Aurrum reached out to those who could react, offered words to those who would listen. This wasn't his first experience with death, or violence; before anything else, he had to be an anchor for his crew, a figure they could find solace in. But in practice there was little he could do. The horror of it all threatened to overwhelm him, and much of his effort was directed towards just putting one foot in front of the other.

Going towards the blast zone was the last thing he wanted, but he needed to know what happened. The smoke was clearing now, and he could finally make out the far end of the cargo hold.

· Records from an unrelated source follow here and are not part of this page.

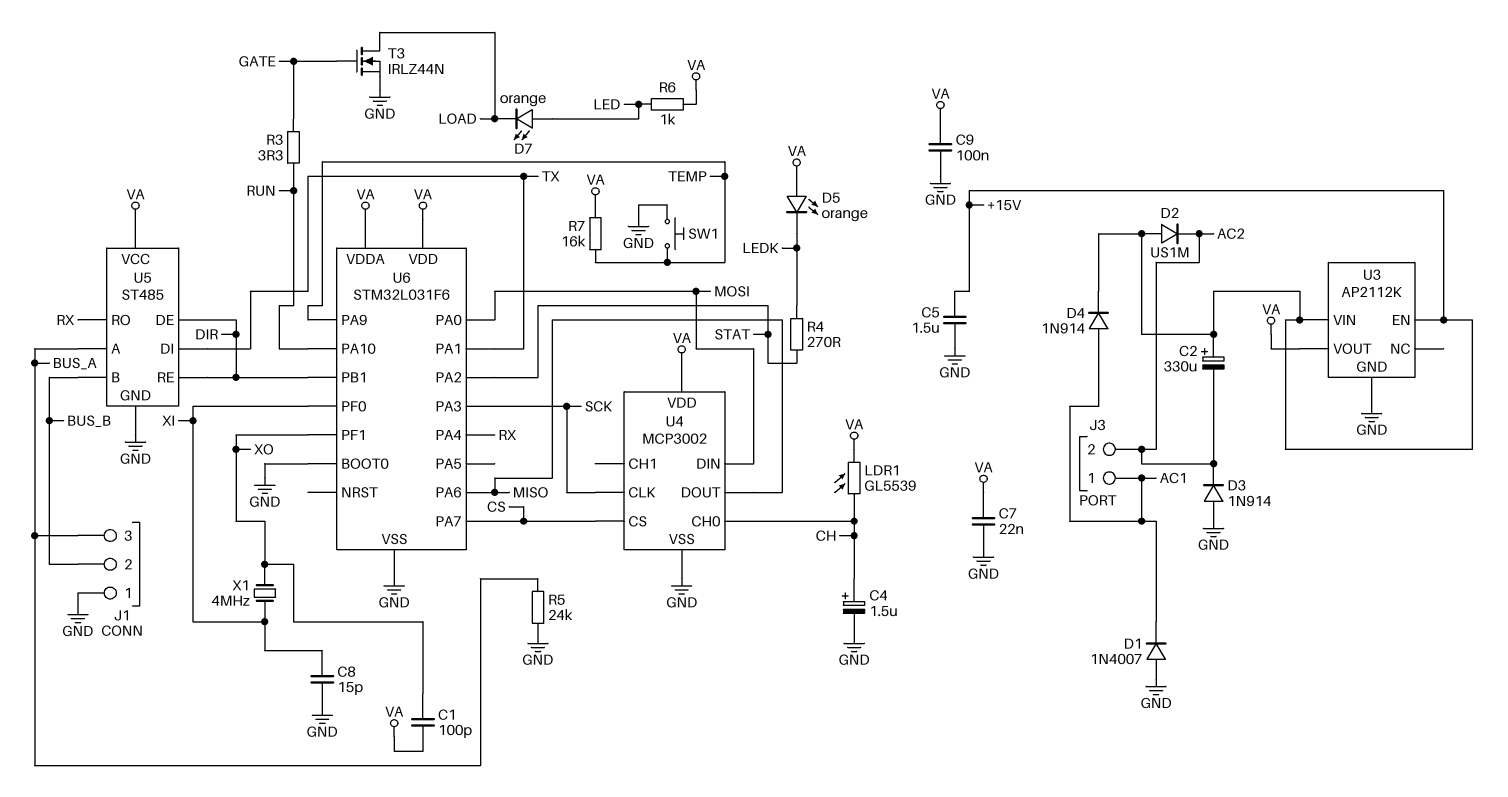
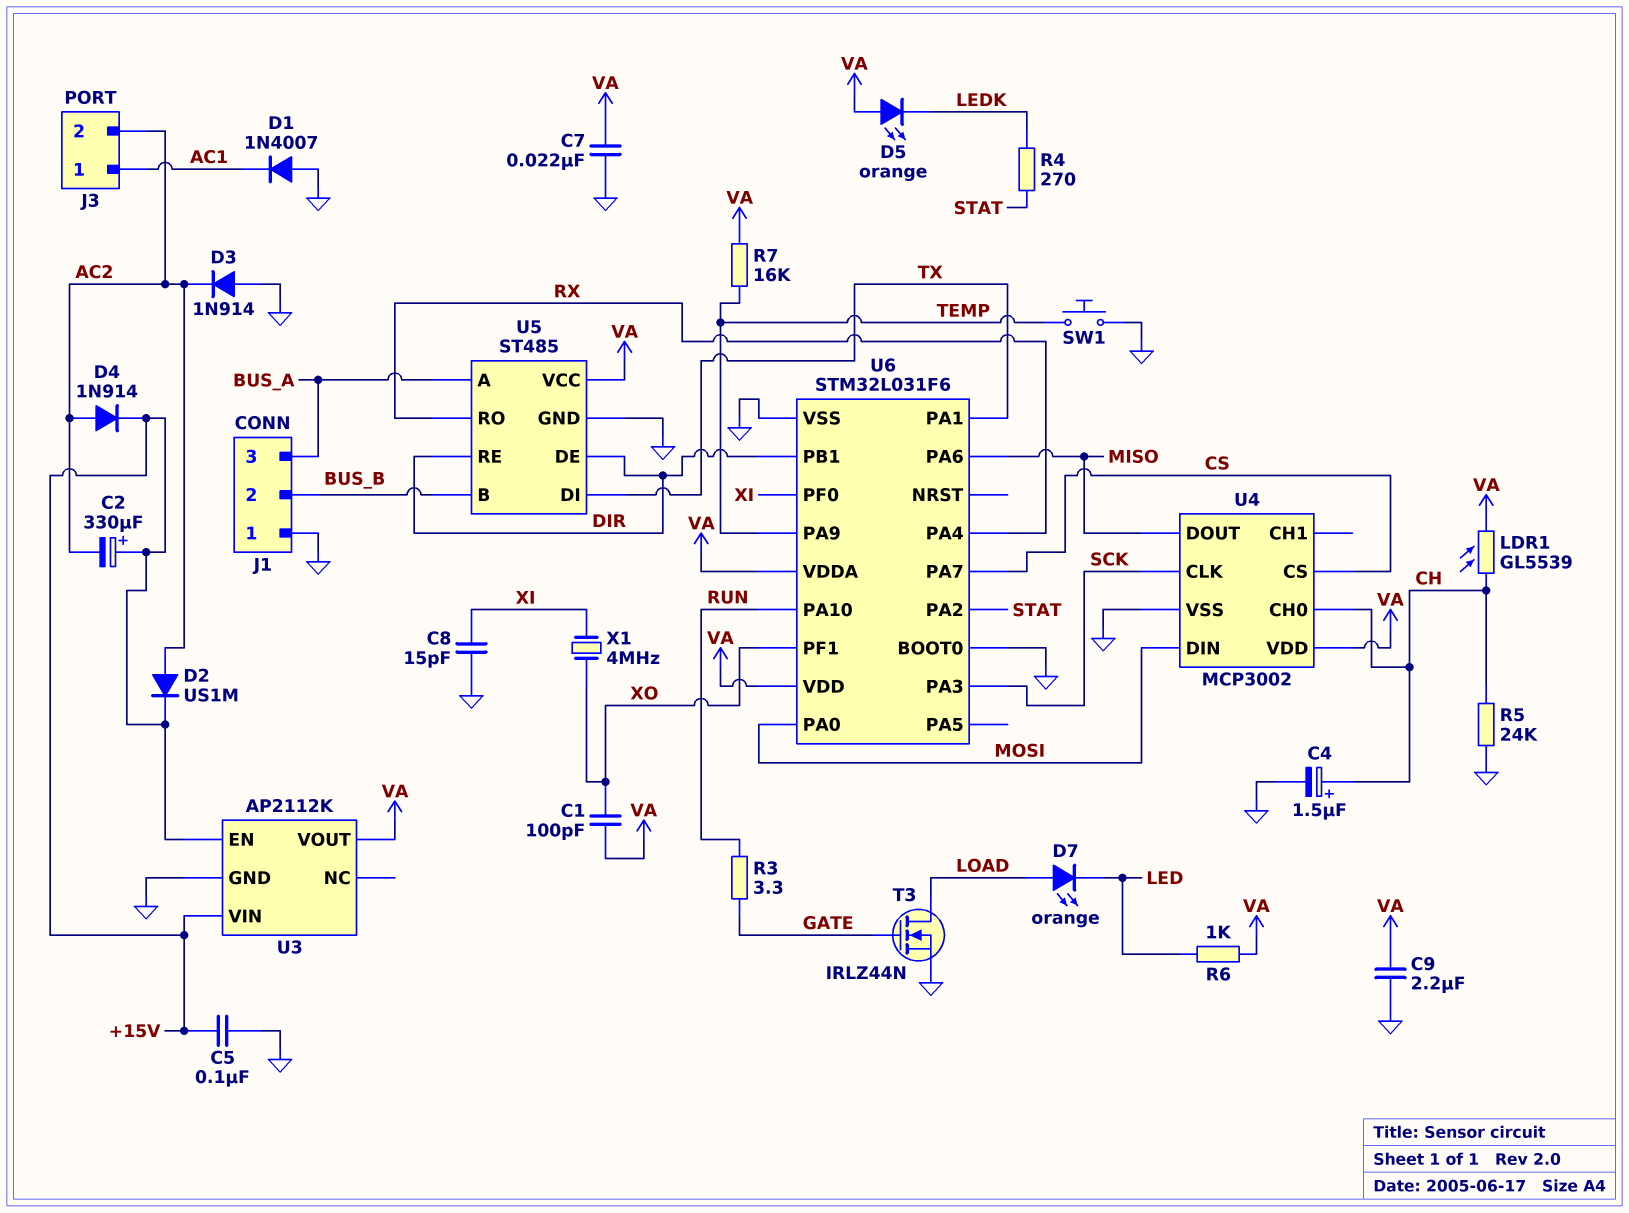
C5: 1.5uF (+15V, GND) -> 100nF (+15V, GND)
C9: 100nF (GND, VA) -> 2.2uF (GND, VA)
D2: diode US1M (A +15V, K AC2) -> diode US1M (A AC2, K +15V)
D4: diode 1N914 (A AC1, K +15V) -> diode 1N914 (A AC2, K +15V)
D7: LED orange (A LED, K LOAD) -> LED orange (A LOAD, K LED)
R5: 24k (BUS_A, GND) -> 24k (CH, GND)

What had once been a solid wall was now a huge, jagged hole in the ship. Aurrum squinted, trying to make sense of the hulking shape that stood in the path of the sunlight that should have been streaming into the space.

Aurrum pushed his battered body as fast as it would go. As his vision grew clearer, and the emergency lights burned the smoke away, he recognized the intruder for what it was: the last remaining fighter.

The craft had made an impressive landing, threading through the hole it had made. Now, it rested upon the edge of the hold, on a section of floor that was still structurally intact.

A few paces away from it was a rough, pitted lump of metal. Interspersed around it were smaller ridges. They were panels that had been lifted up from the floor.

As he watched, the lump of metal shrieked, its layers grinding open like the petals of a deformed flower.

Within the cavity huddled Lukas, Erin and that woman, Ricardia and the doctor. They were haggard, and disheveled, but alive.

For a moment, Aurrum was hit by a pang of anger. Why didn't Lukas protect him, like he had the others? Then he looked at the surrounding ridges, and considered how close he'd been to the blast. The boy had likely done what he could - grabbed the closest people to him, and tried to protect everyone else with bulwarks. It was probably the only reason Aurrum was still standing.